Operation counts are often used to estimate cost as follows: each operation costs at least X, so N operations cost at least NX. But what is X?

The 2001 Lenstra-Verheul ``Selecting cryptographic key sizes'' paper, for example, says that N operations take at least N/450000000 seconds on a $100 450MHz PC. (More generally, at least (N/M)/450000000 seconds on a collection of M such computers.) This alleged lower bound on cost is simply wrong. It ignores the possibility of replacing a large chunk of RAM with a similarly priced collection of active processing cells.

Similarly, the June 2002 Lenstra-Shamir-Tomlinson-Tromer paper estimates that 1024-bit NFS sieving takes at least a year on a collection of 30 million 1GHz computers, and therefore is currently out of reach. This estimate implicitly assumes that the most cost-effective way to carry out N billion operations is to run a fairly expensive 1GHz computer for N seconds. But the VLSI literature already has many examples of operations being performed at vastly lower cost.

The Lenstra-Shamir-Tomlinson-Tromer paper says that these ``traditional'' uses of operation counts ``underestimate the difficulty of factoring.'' That is false.

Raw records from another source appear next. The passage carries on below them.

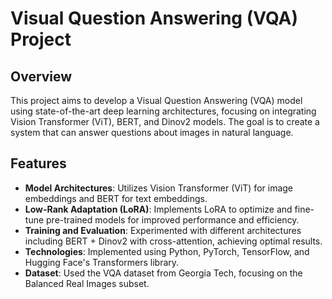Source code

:# Visual Question Answering (VQA) Project

## Overview
This project aims to develop a Visual Question Answering (VQA) model using state-of-the-art deep learning architectures, focusing on integrating Vision Transformer (ViT), BERT, and Dinov2 models. The goal is to create a system that can answer questions about images in natural language.

## Features
- **Model Architectures**: Utilizes Vision Transformer (ViT) for image embeddings and BERT for text embeddings.
- **Low-Rank Adaptation (LoRA)**: Implements LoRA to optimize and fine-tune pre-trained models for improved performance and efficiency.
- **Training and Evaluation**: Experimented with different architectures including BERT + Dinov2 with cross-attention, achieving optimal results.
- **Technologies**: Implemented using Python, PyTorch, TensorFlow, and Hugging Face's Transformers library.
- **Dataset**: Used the VQA dataset from Georgia Tech, focusing on the Balanced Real Images subset.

The authors are overestimating the cost of each operation.

A truly conservative estimate for cost, starting from operation count, would have to assume a much smaller cost per operation, shielding itself from improvements in actual circuit designs. The conclusions would provide no comfort for users of 1024-bit RSA.

Do my results support the use of operation counts?

One way to look at my cost-exponent calculations is by comparing the computation cost to M, the minimum known number of simple operations involved in NFS:
MethodComputation cost
Conventional NFS, literatureM^(1.5+o(1))
Conventional NFS, optimizedM^(1.45...+o(1))
Circuit NFSM^(1.038...+o(1))
The best conceivable result is M^(1+o(1)). My circuits can be viewed as moving most of the way from 1.5 down to 1.

Define B as the number of key bits necessary to protect against a machine costing M^(1+o(1)). Conventional NFS and circuit NFS are more expensive than that, so fewer key bits are necessary for protection:
MethodKey bits needed
Conventional NFS, literatureB/(3.375+o(1))
Conventional NFS, optimizedB/(3.05...+o(1))
Circuit NFSB/(1.12...+o(1))
My circuits can be viewed as moving most of the way from B/(3.375+o(1)) and B/(3.05...+o(1)) up to B.

The Lenstra-Shamir-Tomlinson-Tromer paper says that these results provide ``compelling new evidence'' to support the use of operation counts in evaluating security, and that one should not ``rely too much on supposedly more accurate cost-based estimates for the NFS.''

That assessment ignores the crucial difference between o(1) and 0. My circuits close most of the gap for very large input sizes, but this does not mean that they will have any effect upon 1024-bit or 1536-bit or 2048-bit factorizations.

It might turn out that 1024-bit keys are fairly difficult to break, even though lower bounds based accurately on operation counts would demand substantially larger keys. Or it might turn out that 1024-bit keys are easy to break! The only way to find out is to do a careful cost analysis.